Problem:
Identify each line below that contains the word "Vegetables", and copy it out.

Entries shown:
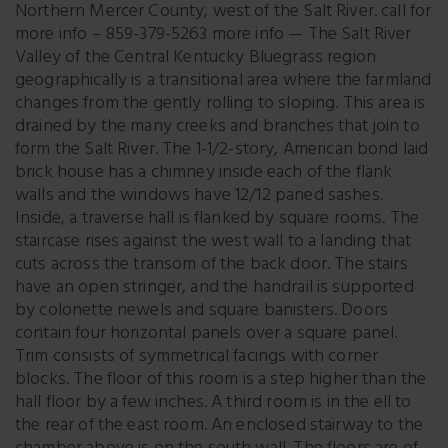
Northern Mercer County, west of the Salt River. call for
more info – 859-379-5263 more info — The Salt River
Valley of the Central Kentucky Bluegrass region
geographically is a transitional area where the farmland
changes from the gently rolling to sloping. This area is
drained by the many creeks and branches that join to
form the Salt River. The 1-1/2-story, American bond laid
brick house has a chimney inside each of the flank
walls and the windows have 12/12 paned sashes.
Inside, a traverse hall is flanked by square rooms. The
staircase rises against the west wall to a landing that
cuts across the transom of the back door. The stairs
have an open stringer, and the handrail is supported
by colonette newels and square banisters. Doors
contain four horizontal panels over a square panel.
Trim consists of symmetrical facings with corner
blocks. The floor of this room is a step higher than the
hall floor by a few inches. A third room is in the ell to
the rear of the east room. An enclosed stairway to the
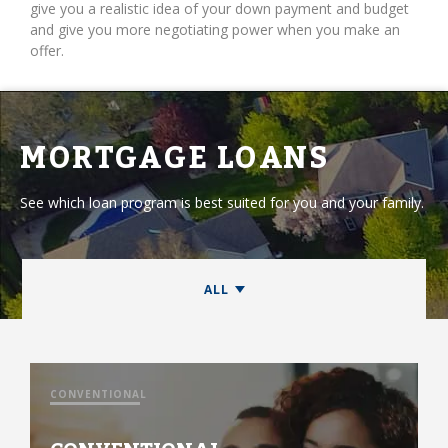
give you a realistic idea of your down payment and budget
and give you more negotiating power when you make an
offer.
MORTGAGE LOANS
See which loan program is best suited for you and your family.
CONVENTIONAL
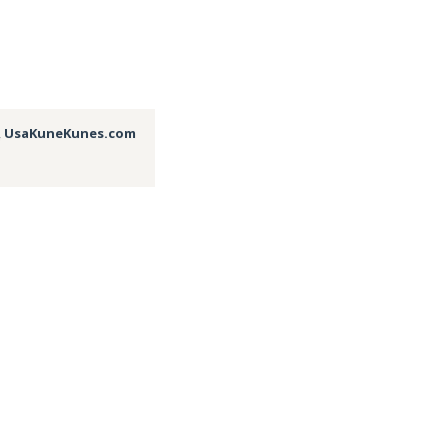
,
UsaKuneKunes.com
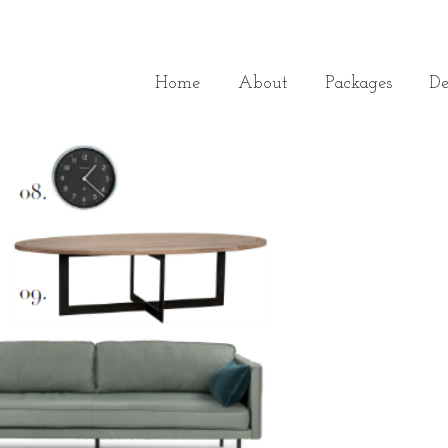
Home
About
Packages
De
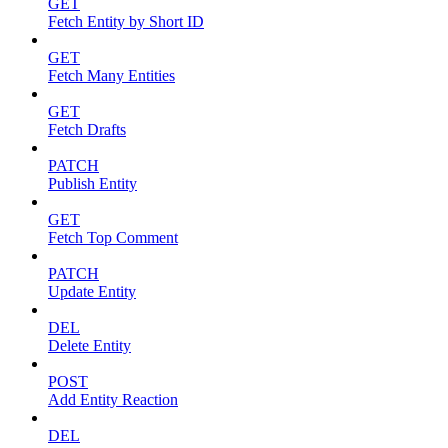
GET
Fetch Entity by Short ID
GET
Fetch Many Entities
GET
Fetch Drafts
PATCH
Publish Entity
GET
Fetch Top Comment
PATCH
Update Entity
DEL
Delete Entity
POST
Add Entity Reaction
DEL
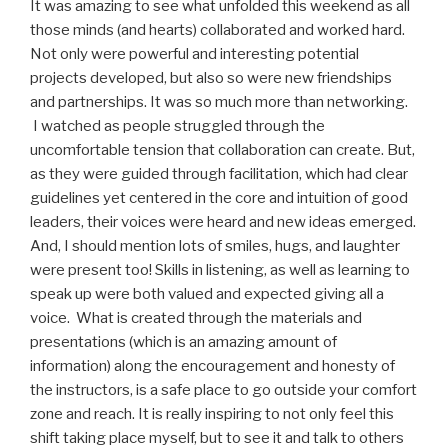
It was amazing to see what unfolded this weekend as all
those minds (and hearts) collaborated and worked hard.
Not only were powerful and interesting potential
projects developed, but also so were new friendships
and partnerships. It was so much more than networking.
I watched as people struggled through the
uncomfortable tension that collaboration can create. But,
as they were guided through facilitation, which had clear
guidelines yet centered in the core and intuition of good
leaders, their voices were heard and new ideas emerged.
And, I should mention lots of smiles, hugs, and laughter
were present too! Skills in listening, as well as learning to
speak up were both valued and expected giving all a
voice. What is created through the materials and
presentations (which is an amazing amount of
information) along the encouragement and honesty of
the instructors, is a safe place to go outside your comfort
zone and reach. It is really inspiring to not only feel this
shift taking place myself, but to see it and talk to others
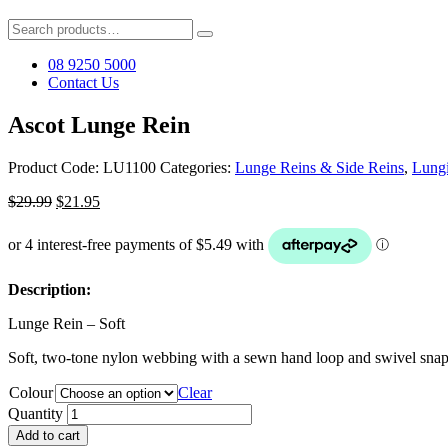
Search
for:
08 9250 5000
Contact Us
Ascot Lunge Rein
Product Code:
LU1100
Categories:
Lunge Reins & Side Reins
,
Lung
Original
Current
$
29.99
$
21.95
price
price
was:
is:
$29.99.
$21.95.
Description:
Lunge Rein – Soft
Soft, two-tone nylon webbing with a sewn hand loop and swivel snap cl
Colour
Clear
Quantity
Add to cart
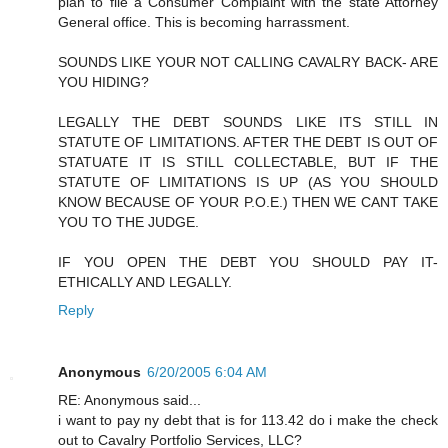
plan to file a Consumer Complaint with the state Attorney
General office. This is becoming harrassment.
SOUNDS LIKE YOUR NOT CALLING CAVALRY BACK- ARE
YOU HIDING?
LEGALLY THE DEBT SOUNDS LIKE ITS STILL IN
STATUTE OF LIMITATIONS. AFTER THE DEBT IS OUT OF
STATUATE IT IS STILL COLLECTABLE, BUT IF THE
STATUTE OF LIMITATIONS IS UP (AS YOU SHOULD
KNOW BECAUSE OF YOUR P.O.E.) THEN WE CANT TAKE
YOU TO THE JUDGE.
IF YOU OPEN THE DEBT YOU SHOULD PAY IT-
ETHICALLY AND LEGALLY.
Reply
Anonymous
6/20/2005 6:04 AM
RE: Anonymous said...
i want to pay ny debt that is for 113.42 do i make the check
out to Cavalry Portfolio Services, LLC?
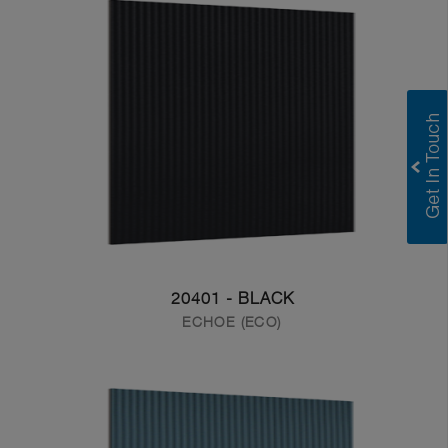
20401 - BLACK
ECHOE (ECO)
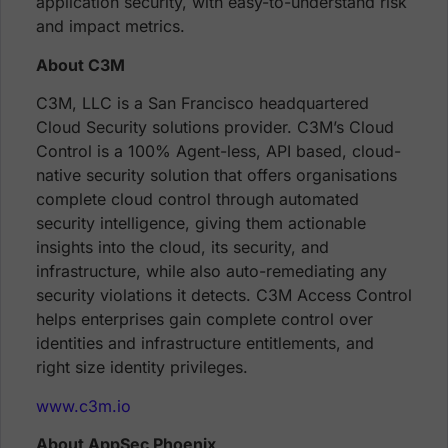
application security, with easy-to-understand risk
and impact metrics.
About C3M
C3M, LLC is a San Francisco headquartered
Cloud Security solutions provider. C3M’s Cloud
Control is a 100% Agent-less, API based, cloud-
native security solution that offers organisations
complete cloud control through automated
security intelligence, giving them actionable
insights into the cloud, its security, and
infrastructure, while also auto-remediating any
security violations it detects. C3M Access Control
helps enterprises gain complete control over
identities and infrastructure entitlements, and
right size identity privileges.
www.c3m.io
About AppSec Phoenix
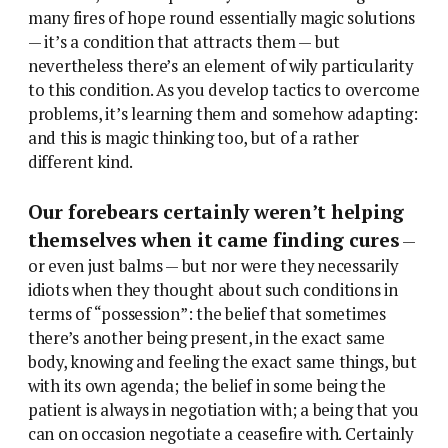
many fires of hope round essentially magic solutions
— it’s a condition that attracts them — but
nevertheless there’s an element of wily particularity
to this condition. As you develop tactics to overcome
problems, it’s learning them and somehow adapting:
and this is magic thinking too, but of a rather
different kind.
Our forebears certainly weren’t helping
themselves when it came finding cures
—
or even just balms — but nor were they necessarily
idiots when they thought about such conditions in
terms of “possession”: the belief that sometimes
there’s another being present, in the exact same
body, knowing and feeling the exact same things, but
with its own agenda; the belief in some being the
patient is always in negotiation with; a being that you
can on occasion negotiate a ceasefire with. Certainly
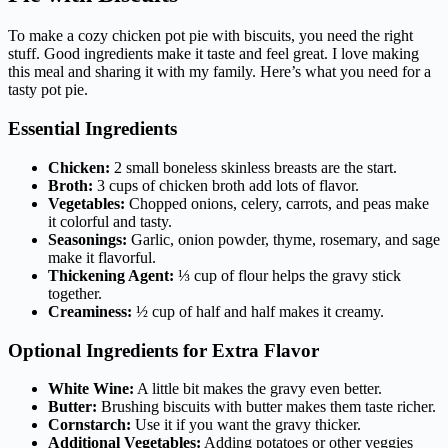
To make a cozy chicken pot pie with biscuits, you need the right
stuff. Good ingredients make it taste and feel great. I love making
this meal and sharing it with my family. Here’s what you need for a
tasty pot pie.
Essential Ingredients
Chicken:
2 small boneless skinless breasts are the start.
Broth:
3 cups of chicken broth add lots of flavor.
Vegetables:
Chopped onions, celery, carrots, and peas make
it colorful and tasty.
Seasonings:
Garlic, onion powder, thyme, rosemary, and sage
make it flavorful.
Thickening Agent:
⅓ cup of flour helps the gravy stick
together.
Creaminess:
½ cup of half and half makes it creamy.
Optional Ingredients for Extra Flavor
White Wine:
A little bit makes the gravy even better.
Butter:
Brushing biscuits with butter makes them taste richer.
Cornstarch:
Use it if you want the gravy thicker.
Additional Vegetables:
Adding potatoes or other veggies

==

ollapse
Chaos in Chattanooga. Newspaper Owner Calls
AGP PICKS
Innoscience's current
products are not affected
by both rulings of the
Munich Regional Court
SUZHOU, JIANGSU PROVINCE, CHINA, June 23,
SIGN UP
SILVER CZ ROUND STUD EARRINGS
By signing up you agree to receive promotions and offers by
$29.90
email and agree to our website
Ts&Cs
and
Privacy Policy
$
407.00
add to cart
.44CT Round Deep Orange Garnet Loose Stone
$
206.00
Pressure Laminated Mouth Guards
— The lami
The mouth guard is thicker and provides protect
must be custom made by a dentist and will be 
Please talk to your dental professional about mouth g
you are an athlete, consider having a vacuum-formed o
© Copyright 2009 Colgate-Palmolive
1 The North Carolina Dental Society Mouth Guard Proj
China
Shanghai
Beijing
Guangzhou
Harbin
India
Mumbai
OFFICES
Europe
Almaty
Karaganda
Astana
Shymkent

...

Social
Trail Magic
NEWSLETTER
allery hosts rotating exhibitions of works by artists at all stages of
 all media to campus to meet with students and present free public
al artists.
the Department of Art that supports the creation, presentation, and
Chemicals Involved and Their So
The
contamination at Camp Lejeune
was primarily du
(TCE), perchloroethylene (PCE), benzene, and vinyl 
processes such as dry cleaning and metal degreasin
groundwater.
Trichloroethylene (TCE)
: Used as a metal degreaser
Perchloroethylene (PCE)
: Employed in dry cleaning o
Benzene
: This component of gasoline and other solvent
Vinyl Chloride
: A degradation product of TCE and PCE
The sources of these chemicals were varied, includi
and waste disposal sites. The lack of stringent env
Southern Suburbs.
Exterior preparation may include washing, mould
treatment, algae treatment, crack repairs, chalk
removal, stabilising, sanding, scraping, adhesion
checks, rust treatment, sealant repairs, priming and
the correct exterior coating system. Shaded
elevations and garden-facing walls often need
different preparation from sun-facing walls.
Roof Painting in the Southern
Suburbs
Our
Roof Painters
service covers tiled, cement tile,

Finished exercise:
Vegetables:
Additional Vegetables:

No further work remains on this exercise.